One gift that’s in short supply during holiday vacations is relaxation. Instead, it’s go-go-go and ho-ho-ho! Travel. Shopping. Parties. More parties. Healthy habits often take a backseat, and dental health? Well, it’s buried under the luggage in the trunk.
You’ve invested some of your precious holiday time in reading this article, so think about how you can implement these pro-tips into your busy schedule. If you keep your teeth as white as snow and your breath pepperminty-fresh, don’t be surprised if Santa meets you under the mistletoe to request a little gift of his own.
First, Hydrate for the Holidays
Nothing keeps the body going more than pure H2O. It flushes toxins, hydrates cells, and promotes energy. Generally, women need about 3 liters and men need 4 liters of water per day. Sodas, sports drinks, and other sugar-laden beverages don’t count toward these hydration goals.
While it’s good for overall health, water also benefits dental health. In addition to keeping your mouth moist, which deters cavities, water rinses away food particles and acids every time you take a swig. It also helps deter bad breath, so keep chugging!
If you travel to a mountainous destination like a ski resort, remember that altitude dehydrates the body. You’ll need to drink more water than usual to feel well hydrated.
Keep water close at hand by stowing full bottles in your purse or bag, and refill them as necessary. Children, teens, and senior citizens need hydration reminders, too. And here’s a bonus: refillable water bottles make great stocking stuffers.
If you imbibe in spirits this season, hydration is even more important. Alcoholic drinks dehydrate, so the rule of thumb is, consume the same amount of water as alcohol, drink for drink.
Second, Build Your Smile Go-Bag
Create a smile go-bag for dental hygiene on the fly and keep it in your purse, bag, or car. A sandwich bag or cosmetics bag works well. Pack it with:
- A travel toothbrush and toothpaste
- Pre-threaded, disposable flossers
- Sugar-free gum or mints
- Lip balm and/or gloss (ChapStick makes holiday flavors.)
- Small scissors, because teeth shouldn’t be used to open things
Third, Get Back to Basics
It can take up to 254 days of performing a task for it to become a habit. And though you’ve been brushing and hopefully flossing your teeth for years, a change in routine can lead to taking a hiatus from an established habit. For instance, traveling or hosting relatives in your home could cause you to neglect before-bed brushing and flossing.
So here’s a reminder of the dental health basics you should try to maintain, even when your routine changes.
- Brush morning and evening
- Floss after evening brushing
- Limit sugary snacks
- Don’t let starches stick around - rinse with water after eating and don’t suck on sugary hard candies
- Use a straw for sugary or acidic drinks to limit exposure to your teeth
Pro-Tips: Smile-Saving Secrets
Cheese Before Wine: All wines and some cocktails are acidic. Introducing acid into your mouth makes tooth enamel more prone to staining. So, coat your teeth with oily cheese prior to imbibing. The oil will shield enamel, and who doesn’t like cheese with wine?
Protein and Planning: For your dental health and your waistline, plan how much you’ll eat and drink prior to attending a holiday party or gathering. Do not start by eating starchy hors d'oeuvres, but instead choose proteins. Meats and cheeses will fill you up so you’ll have less room for starchy fillers and sugary sweets.
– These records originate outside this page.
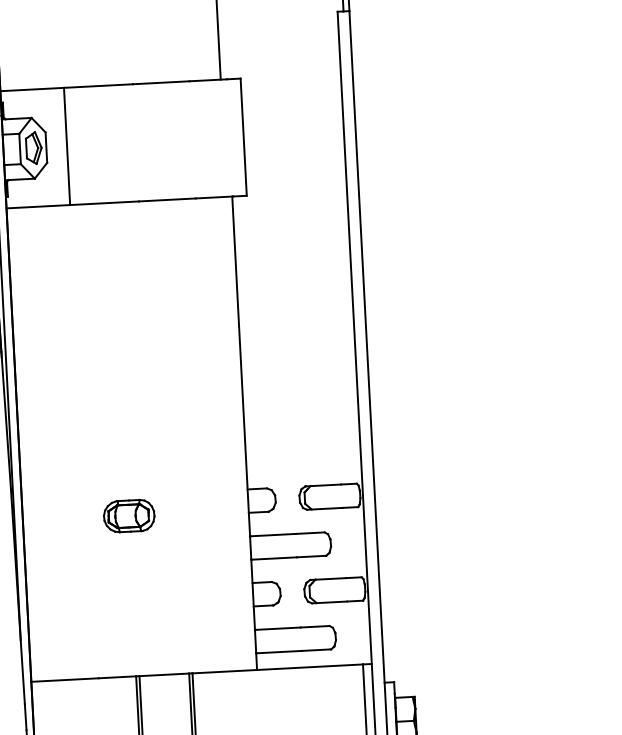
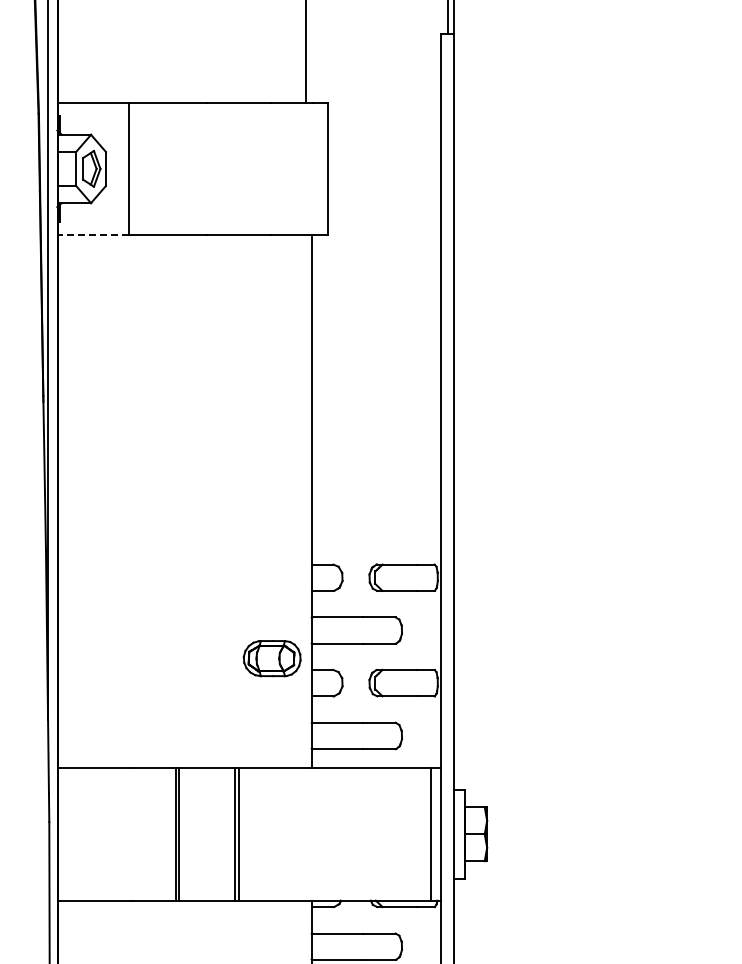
line: (38, 206) -> (93, 234), solid -> dashed
part: (128, 516) -> (271, 658), moved

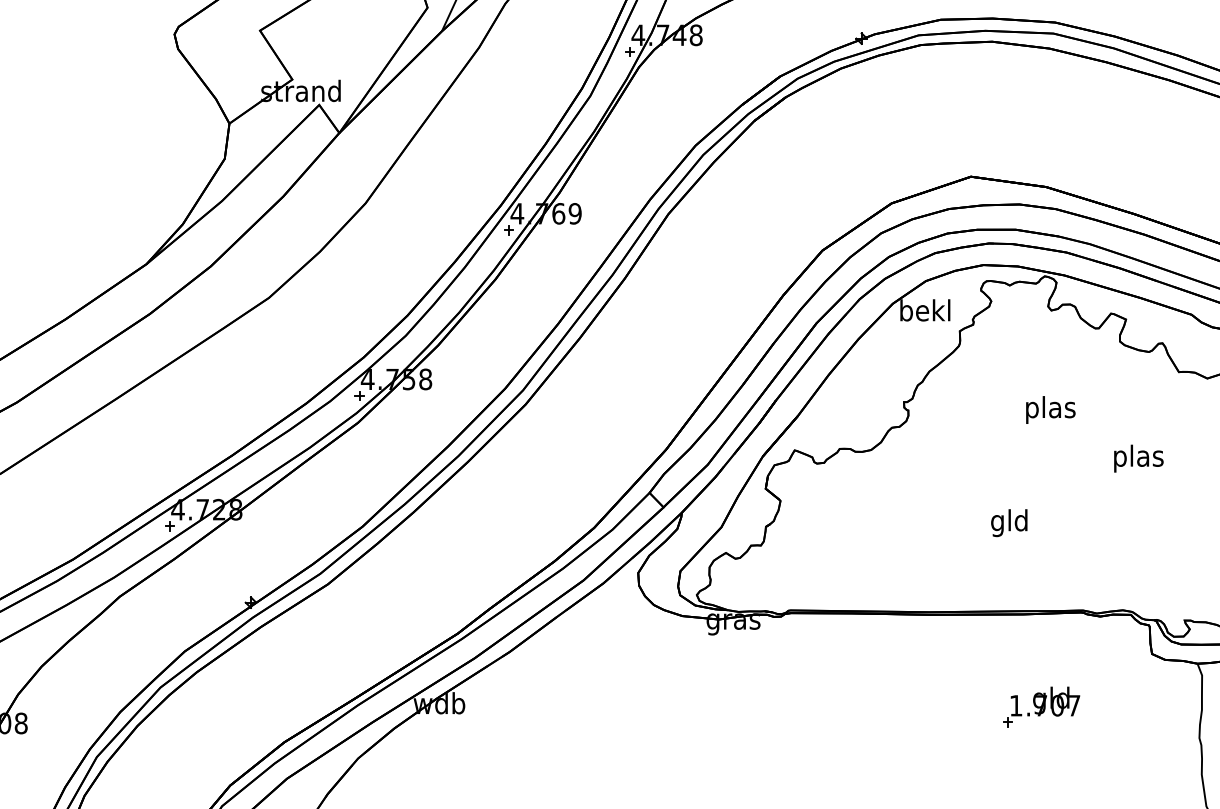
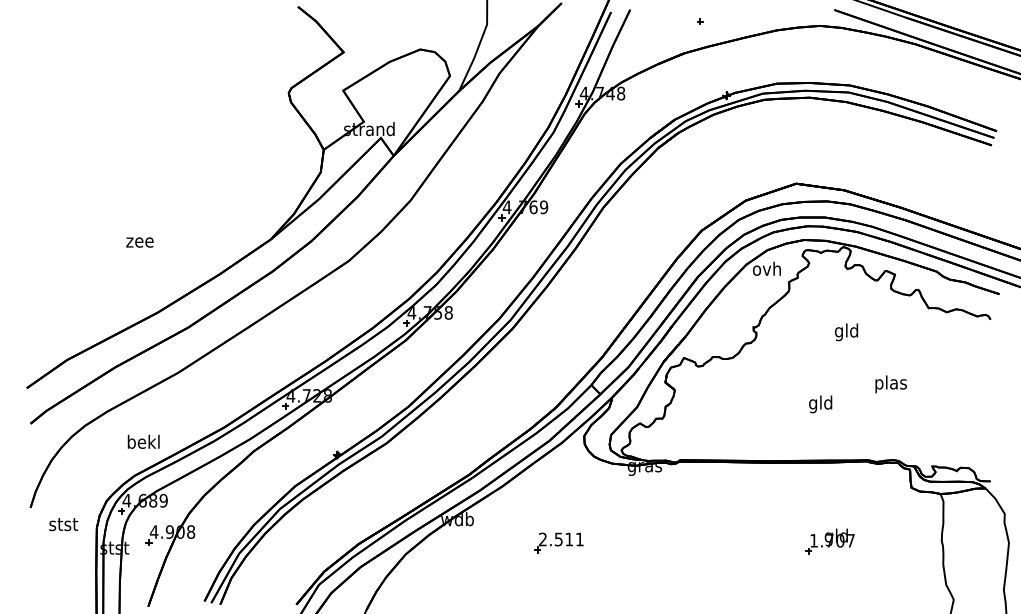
text: (924, 309) -> (766, 268), bekl -> ovh
text: (1049, 410) -> (846, 332), plas -> gld
text: (1137, 458) -> (890, 384), moved
part: (1040, 706) -> (829, 541), moved
part: (597, 739) -> (558, 542), added

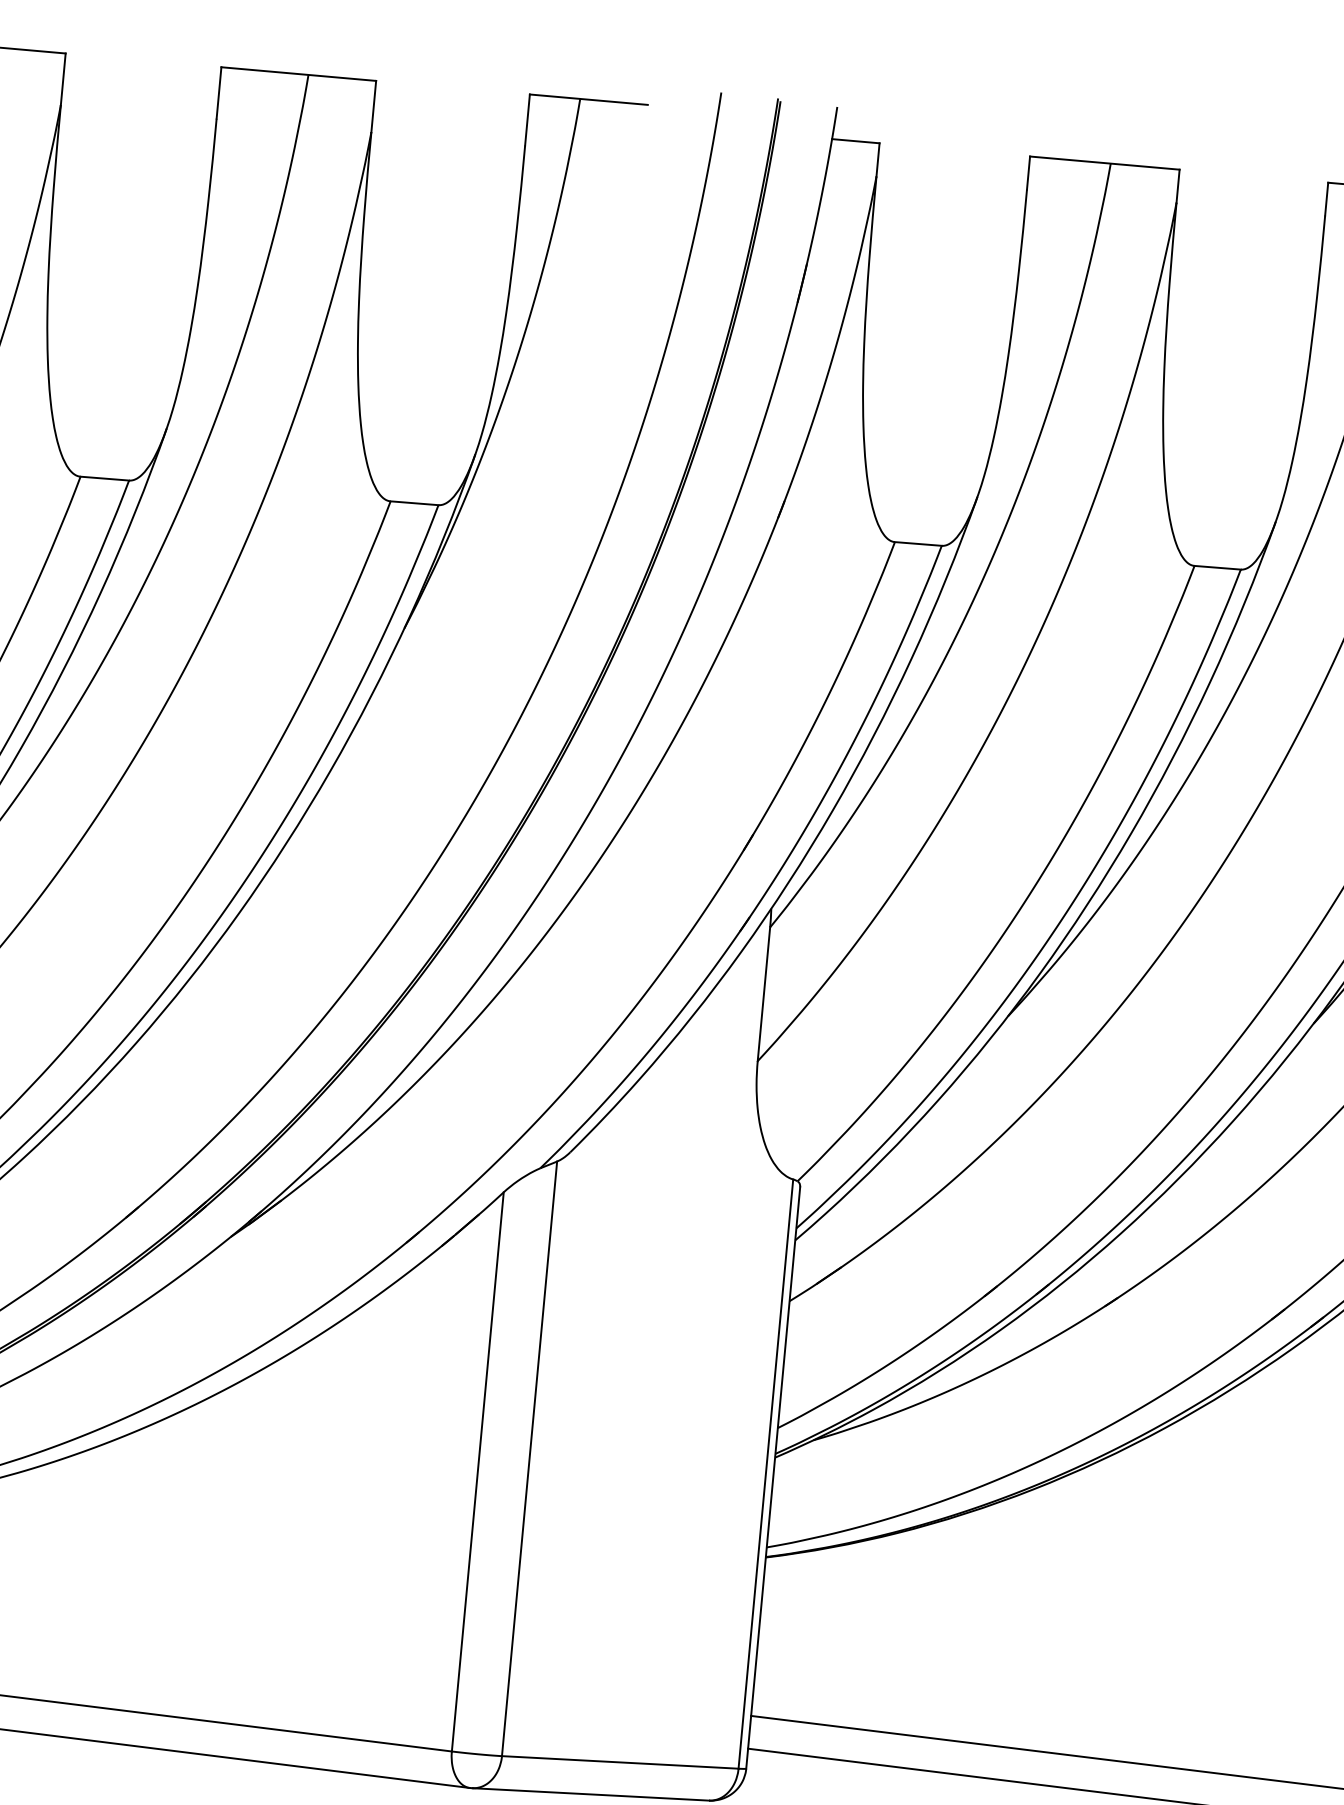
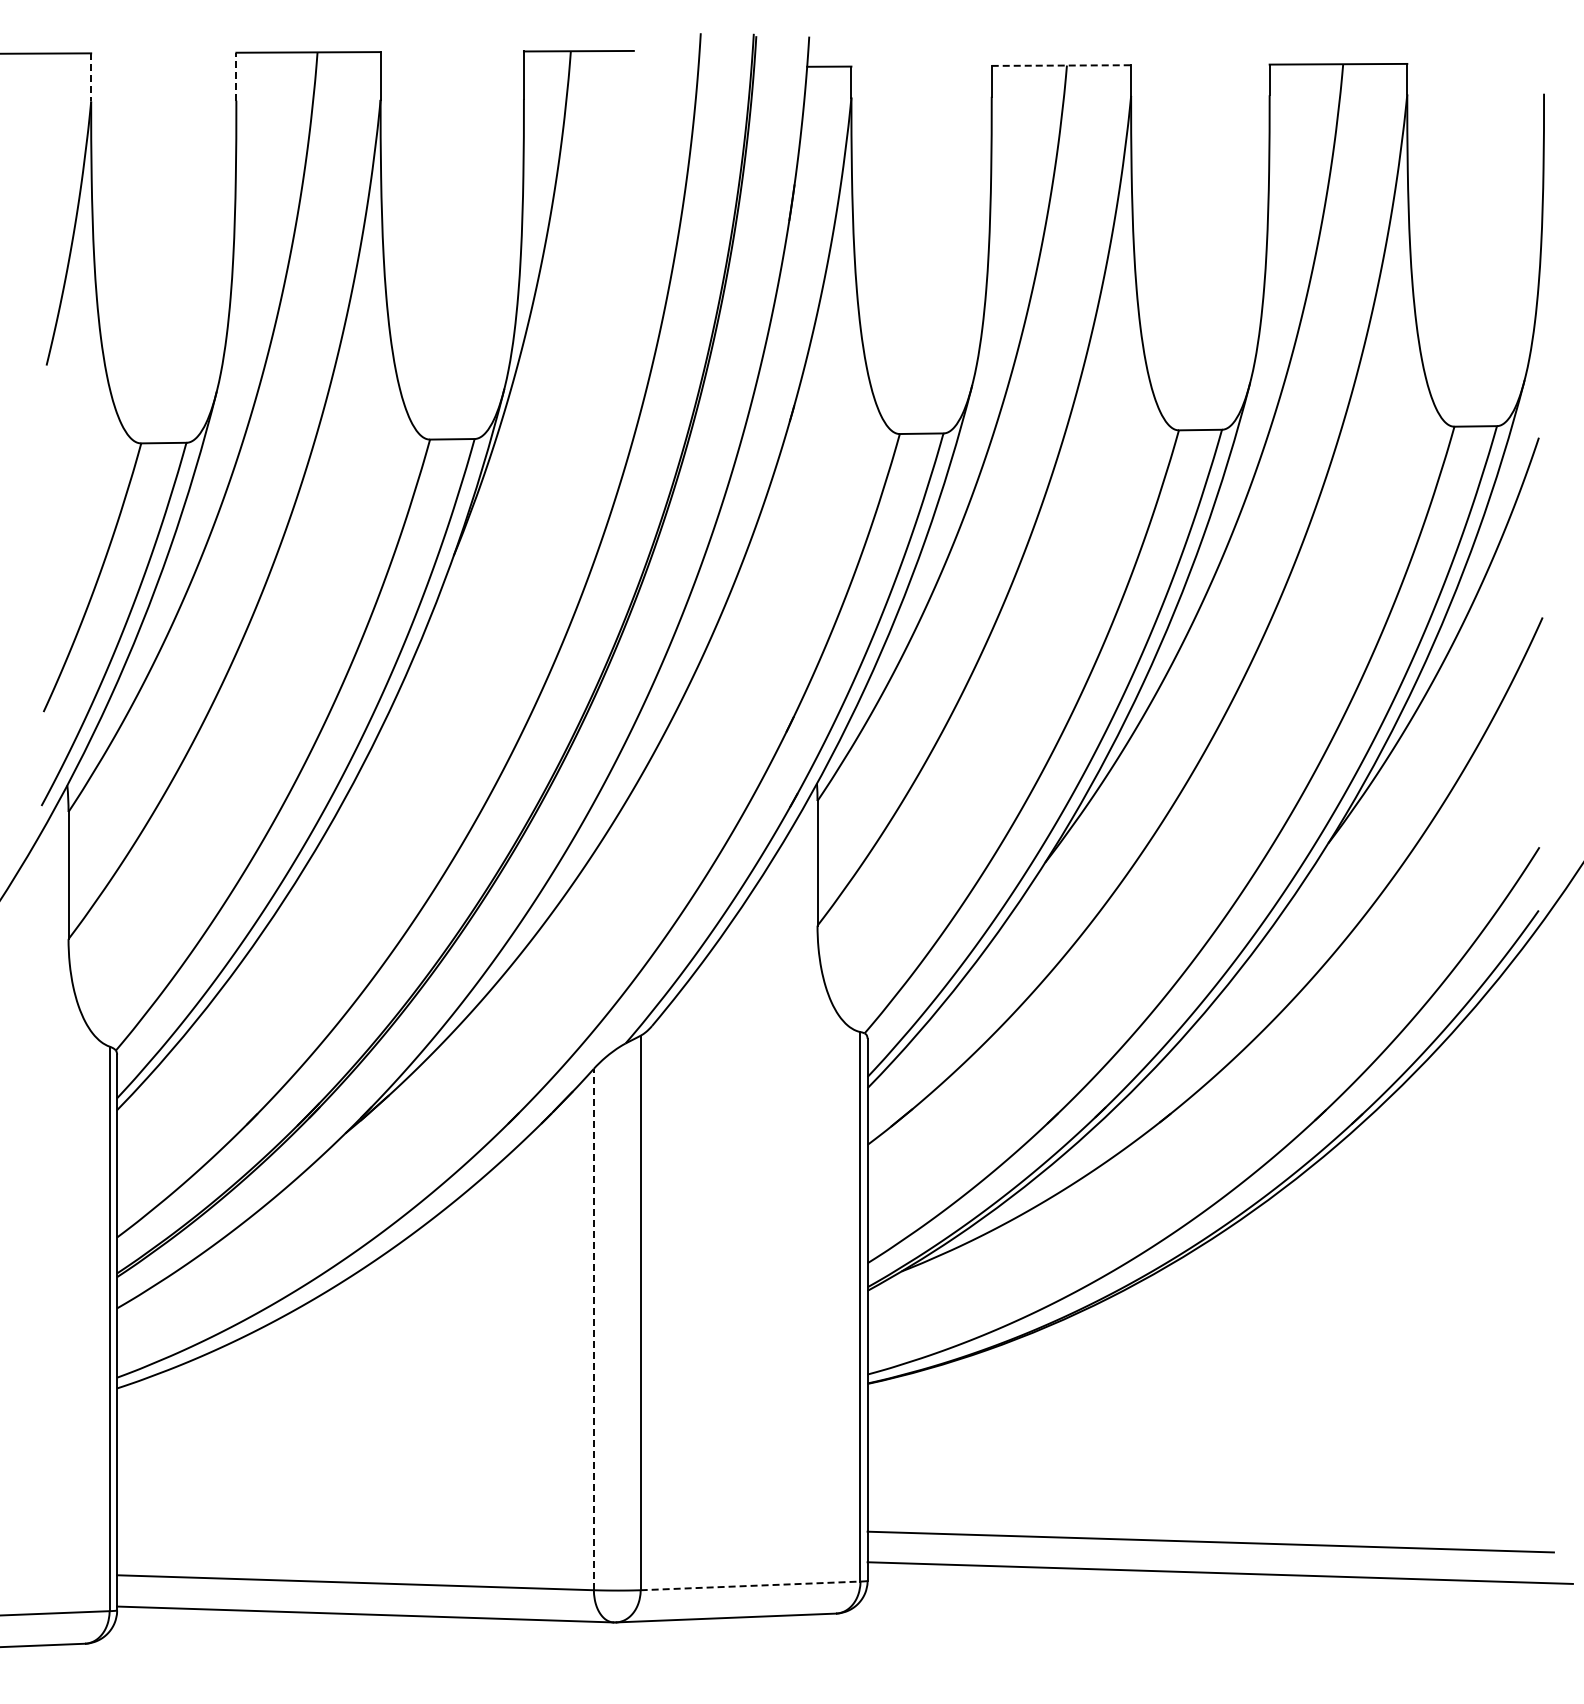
line: (63, 79) -> (91, 77), solid -> dashed
line: (219, 92) -> (236, 76), solid -> dashed
line: (1104, 163) -> (1061, 65), solid -> dashed
line: (477, 1471) -> (593, 1329), solid -> dashed
line: (620, 1761) -> (750, 1585), solid -> dashed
Protect the Breath: Steer clear of walnuts, Brazil nuts, eggs, beans, fish, garlic, onion, and soft cheeses. These treats feed odor-producing bacteria in your mouth, more so than other foods. And again, hydrate. Rinse away those smelly foods and bacteria, then top it all off with a sugar-free peppermint.
Lastly, Remember the Kids
Bedtimes get later, homework is on hold, and Santa is always watching. While it’s fun to let routine slip a bit, if adults need a reminder to take care of their teeth, how much more do your children need one?
Hydration, brushing and flossing, and not overindulging in sweets aren’t easy tasks for excited little elves. It’s up to Mom and Dad to prioritize healthy habits when schedules run amok. Here are some parenting hacks to help your little ones’ smiles this holiday season:
- Make hydration convenient by keeping water bottles full and easily accessible.
- Don’t purchase energy drinks and sodas. Removing options can help avoid conflict.
- If you want to give the kids sweets, consider sugar-free varieties. Candy, cookies, and even hot cocoa come in sugarless options.
- Instead of centering activities around food, like building gingerbread houses and decorating cookies, plan crafts and games that don’t involve food. Make red and green paper garlands, paint pine cones for ornaments, or go on a nature walk.
- Reward routine. For instance, read a bedtime story after nighttime brushing or make a chart and give your child a sticker for every kept routine.
Easy as Sugar Plum Pie
Making wise choices for your dental health during the holidays isn’t hard at all. With a little foresight and the pro-tips in this article, you can take care of your smile and those closest to your heart.